Motives may also include a need for revenge against a company or person. Balancing perceived inequities can also be a powerful motive, such as in the case of a person who feels unfairly compensated when compared to peers. Motives include any sort of trigger that may cause an employee to decide that fraud is the answer to the problem.

The final component of the fraud triangle is rationalization. In order to commit fraud, the person has to make it “okay” internally to do the act. For some, this may be easy, as dishonesty may be a way of life. For others, rationalizing theft is a little more difficult. Perpetrators of fraud may tell themselves that they need the money more than the company, that they are simply righting a wrong, or that the company deserves to be defrauded because of lax controls.

Companies must focus on eliminating opportunities for fraud. This is the only component over which there is significant control. Treating employees fairly and offering them reasonable compensation can help reduce motives or rationalizations. But this affects only a small number of fraudsters. The controls over assets, data, and procedures are what will have the most impact on effective fraud prevention.

Eliminating Opportunities

Perpetrators of fraud have plenty of schemes to choose from when cooking up their crimes. The fraud schemes range from petty theft by lower-level employees, all the way up to management cooking up stellar financial statements to dupe investors and lenders.

Fraud-prevention policies and procedures sometimes have a tendency to focus on the smaller thefts. While those types of defalcations occur most often, they are not the most expensive. The financial statement frauds are the most devastating monetarily, and therefore must be fought aggressively.

Another mistake made by companies attempting to begin proactive fraud prevention is an “all or nothing” attitude. While the best fraud prevention programs are extensive in terms of procedures, costs, and timelines, this should not deter companies from implementing basic procedures. Even if a company cannot implement a comprehensive fraud prevention program due to cost or staff limitations, they should still make some basic improvements.

Some of the more obvious policies and procedures that can influence the level of fraud in companies include the following:

  • Incentive programs such as stock options based upon financial statement results or bonuses based upon sales goals can encourage unethical behavior. Managers and executives have been known to record sales prior to their completion, in order that the current period’s results are inflated. This affects later accounting periods, however, and such a fraud may balloon quickly. Incentive programs should be balanced to create high performance, but not encourage cheating.
  • No audits may be a recipe for disaster. While audits generally don’t detect fraud because they are not designed to do so, the performance of audits can have a significant deterrent effect on employees. If employees and managers know that this level of oversight is present, they may be less likely to act unethically.
  • Relying upon regulations to solve a company’s problems is foolish. Regulations such as Sarbanes-Oxley have caused companies to critically review their processes, and as a result, management has made changes that have created efficiencies. However, the regulations don’t address true fraud prevention. Companies that substitute compliance with regulations for real fraud prevention are doing the wrong thing.

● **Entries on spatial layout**

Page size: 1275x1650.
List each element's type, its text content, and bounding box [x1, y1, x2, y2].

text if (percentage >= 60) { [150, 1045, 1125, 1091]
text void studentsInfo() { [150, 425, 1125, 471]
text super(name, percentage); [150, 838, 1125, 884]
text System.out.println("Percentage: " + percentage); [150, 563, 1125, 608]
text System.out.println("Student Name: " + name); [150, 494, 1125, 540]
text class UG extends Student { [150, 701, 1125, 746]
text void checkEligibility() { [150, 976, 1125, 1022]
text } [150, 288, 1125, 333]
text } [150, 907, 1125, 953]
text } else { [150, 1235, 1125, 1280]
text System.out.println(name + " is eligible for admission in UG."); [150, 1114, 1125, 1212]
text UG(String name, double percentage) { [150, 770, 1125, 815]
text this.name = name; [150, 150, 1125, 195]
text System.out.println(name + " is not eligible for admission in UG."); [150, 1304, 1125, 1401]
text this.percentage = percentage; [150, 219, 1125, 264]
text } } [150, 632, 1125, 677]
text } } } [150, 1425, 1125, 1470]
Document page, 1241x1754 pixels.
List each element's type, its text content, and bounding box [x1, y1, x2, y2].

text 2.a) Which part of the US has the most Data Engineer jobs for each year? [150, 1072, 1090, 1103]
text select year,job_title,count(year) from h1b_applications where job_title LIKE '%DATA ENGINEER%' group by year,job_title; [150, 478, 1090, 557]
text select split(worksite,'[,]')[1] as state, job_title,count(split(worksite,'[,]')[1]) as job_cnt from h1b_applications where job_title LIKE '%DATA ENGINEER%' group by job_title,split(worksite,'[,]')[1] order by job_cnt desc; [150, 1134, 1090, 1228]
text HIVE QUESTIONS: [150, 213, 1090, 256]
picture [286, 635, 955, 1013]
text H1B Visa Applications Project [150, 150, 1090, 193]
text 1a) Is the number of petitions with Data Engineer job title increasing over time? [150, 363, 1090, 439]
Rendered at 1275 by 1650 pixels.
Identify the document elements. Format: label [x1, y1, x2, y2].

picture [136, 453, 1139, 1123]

● **Goal**
Please write out, word for word, the part of the passage on fraud from "Some of the" to "not encourage cheating.". This data stands apart from the passage on fraud.

● **Correct output**
Some of the more obvious policies and procedures that can influence the level of fraud in companies include the following:

  • Incentive programs such as stock options based upon financial statement results or bonuses based upon sales goals can encourage unethical behavior. Managers and executives have been known to record sales prior to their completion, in order that the current period’s results are inflated. This affects later accounting periods, however, and such a fraud may balloon quickly. Incentive programs should be balanced to create high performance, but not encourage cheating.